The health endpoints considered in this project for dioxins and the corresponding exposure-response functions are summarized in Table 3-19 in section 3.12. YLD estimates in the table are based on the attributable fraction derived from the ERF using method 2A (see Figure 2-1), which is applied to the total YLD for all cancers as represented in the WHO database.

Exposure data

Dioxins and dioxin-like PCBs are persistent and bio-accumulating. The main exposure route for these chemicals is animal fat in nutrition, which accounts for about 90% of all exposure. Other routes, such as inhalation, play a minor role. In order to estimate health effects related to dioxin exposure, daily intake data were needed. This intake depends on eating habits, age, gender, body weight and food consumption. Often, breast feeding contributes to the highest intake of dioxins for humans in their life. Dioxins have a long half life. Therefore the development of health effects in humans depends not only on the daily intake, but also on the body burden accumulated over years. On average, the daily intake of dioxins and dioxin-like PCBs decreases, while the body burden increases with age.

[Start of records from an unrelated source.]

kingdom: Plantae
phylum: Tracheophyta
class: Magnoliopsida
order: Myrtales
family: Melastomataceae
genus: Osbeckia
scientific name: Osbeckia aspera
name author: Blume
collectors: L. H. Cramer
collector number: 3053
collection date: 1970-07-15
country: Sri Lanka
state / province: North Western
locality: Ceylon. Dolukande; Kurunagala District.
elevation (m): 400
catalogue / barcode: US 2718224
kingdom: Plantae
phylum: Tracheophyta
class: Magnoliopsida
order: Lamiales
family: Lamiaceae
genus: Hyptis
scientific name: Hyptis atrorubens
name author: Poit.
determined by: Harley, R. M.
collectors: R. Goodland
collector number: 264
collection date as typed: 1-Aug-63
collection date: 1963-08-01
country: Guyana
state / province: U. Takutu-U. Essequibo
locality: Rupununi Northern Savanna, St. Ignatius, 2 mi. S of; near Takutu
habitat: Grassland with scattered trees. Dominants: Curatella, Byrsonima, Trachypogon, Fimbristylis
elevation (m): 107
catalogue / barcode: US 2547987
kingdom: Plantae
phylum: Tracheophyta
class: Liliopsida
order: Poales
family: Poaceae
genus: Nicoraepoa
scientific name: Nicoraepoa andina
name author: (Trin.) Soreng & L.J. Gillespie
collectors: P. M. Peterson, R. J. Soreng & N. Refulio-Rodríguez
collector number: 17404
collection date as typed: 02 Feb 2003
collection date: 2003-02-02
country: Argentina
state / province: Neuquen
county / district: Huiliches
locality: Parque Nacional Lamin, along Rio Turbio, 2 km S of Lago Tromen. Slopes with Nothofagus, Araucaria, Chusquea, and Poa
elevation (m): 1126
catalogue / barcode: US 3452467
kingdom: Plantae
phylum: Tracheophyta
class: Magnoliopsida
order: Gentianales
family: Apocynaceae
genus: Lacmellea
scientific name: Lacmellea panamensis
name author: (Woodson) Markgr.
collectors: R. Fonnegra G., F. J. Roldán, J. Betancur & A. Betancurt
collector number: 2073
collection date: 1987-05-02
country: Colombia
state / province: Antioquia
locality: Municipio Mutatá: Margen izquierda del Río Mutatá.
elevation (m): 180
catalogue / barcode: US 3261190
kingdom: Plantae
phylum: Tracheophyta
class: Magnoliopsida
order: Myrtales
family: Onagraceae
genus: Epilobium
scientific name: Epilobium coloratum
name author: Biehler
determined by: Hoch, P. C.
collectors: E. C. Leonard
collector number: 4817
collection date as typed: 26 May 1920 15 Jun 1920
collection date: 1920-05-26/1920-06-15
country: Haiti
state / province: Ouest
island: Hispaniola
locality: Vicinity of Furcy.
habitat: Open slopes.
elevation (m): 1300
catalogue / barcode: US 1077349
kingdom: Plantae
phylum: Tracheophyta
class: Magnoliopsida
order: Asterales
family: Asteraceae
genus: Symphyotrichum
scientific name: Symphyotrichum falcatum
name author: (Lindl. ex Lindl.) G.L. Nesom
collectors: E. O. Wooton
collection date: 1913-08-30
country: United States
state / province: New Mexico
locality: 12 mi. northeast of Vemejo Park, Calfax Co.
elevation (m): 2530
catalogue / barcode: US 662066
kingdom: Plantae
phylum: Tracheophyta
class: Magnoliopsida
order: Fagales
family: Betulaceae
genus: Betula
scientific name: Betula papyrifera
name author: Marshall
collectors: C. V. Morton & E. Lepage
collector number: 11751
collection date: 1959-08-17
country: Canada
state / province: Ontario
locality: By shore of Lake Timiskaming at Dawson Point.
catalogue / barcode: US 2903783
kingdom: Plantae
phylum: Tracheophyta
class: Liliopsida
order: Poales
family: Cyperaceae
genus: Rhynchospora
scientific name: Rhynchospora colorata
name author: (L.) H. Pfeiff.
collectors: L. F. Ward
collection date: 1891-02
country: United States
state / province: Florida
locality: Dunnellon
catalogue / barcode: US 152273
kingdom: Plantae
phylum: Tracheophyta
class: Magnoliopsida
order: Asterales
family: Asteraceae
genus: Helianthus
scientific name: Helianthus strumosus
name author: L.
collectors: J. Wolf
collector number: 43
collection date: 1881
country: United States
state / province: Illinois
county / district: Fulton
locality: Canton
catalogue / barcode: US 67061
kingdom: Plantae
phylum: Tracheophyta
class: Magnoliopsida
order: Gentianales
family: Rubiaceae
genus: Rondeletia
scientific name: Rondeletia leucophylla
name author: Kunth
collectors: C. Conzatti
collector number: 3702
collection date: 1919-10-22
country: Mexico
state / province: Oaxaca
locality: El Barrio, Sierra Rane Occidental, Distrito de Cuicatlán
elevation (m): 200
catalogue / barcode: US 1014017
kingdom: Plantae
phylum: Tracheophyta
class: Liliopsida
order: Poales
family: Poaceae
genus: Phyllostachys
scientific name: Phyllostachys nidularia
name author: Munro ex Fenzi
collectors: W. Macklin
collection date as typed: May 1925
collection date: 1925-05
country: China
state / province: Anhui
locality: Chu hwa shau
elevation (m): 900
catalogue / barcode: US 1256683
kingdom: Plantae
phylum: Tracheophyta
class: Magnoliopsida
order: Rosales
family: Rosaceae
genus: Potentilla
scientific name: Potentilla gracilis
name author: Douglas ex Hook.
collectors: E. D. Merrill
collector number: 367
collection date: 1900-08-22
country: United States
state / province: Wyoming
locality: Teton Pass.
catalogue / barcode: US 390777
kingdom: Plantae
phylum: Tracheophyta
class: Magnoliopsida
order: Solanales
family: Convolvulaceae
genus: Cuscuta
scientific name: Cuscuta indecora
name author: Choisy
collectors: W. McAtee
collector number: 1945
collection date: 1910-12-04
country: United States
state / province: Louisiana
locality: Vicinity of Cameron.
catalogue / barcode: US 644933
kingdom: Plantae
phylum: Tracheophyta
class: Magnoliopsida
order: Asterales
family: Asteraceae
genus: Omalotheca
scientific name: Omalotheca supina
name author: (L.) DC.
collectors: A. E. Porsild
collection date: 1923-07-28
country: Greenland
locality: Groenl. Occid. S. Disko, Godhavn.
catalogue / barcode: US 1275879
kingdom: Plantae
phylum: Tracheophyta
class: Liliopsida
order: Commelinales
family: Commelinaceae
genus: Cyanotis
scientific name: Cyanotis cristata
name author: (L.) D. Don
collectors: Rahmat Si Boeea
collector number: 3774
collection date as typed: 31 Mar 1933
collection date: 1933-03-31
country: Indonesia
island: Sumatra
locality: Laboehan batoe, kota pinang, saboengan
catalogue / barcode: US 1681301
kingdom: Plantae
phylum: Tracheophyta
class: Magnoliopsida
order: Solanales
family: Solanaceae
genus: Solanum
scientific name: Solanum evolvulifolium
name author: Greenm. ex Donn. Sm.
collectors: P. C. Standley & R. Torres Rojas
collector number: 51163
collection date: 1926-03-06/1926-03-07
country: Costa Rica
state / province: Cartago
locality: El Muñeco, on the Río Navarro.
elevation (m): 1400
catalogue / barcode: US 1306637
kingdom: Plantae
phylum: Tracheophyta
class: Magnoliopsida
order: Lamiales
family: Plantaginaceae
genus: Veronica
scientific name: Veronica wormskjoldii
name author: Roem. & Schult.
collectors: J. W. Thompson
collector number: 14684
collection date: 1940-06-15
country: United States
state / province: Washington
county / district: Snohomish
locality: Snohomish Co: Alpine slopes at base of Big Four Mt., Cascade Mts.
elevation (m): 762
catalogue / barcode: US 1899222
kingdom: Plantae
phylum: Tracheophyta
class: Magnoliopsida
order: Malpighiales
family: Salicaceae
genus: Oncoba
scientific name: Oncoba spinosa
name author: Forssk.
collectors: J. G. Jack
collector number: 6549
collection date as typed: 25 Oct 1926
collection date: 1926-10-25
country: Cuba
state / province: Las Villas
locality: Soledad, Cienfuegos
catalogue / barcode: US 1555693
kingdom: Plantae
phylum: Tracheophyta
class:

The cancer slope factor is expressed for daily intake of adults. There are different ways to measure the daily intake, each with different limitations. Table 3-2 describes some different measurement methods and provides short information about their use and limitations.

TABLE 3-2. Different ways to measure daily intake of dioxins and dioxin-like PCBs.
Type of measurement Type of use Specific limitations and uncertainties
A Survey (questionnaire) on food consumption Information on food consumption and about the content of dioxins in representative food samples allow modelling of daily intake Results are modelled for an average population - food contamination and eating habits can differ on a large scale
B Total diet studies The total diet in a population group over a certain time period and dioxin in this food or representative food samples are measured. Results are only relevant for the investigated groups and not necessarily representative for the whole population, sampling period influence the results.
C Human biomonitoring Investigation of human milk or blood levels Analyses of samples can show the body burden. Experimental scaling is used to convert observed biomonitoring results (blood) into daily intakes. D-R function is based on daily intake. Human milk or blood samples are not widely available. Different fat content of the bodies influences the results.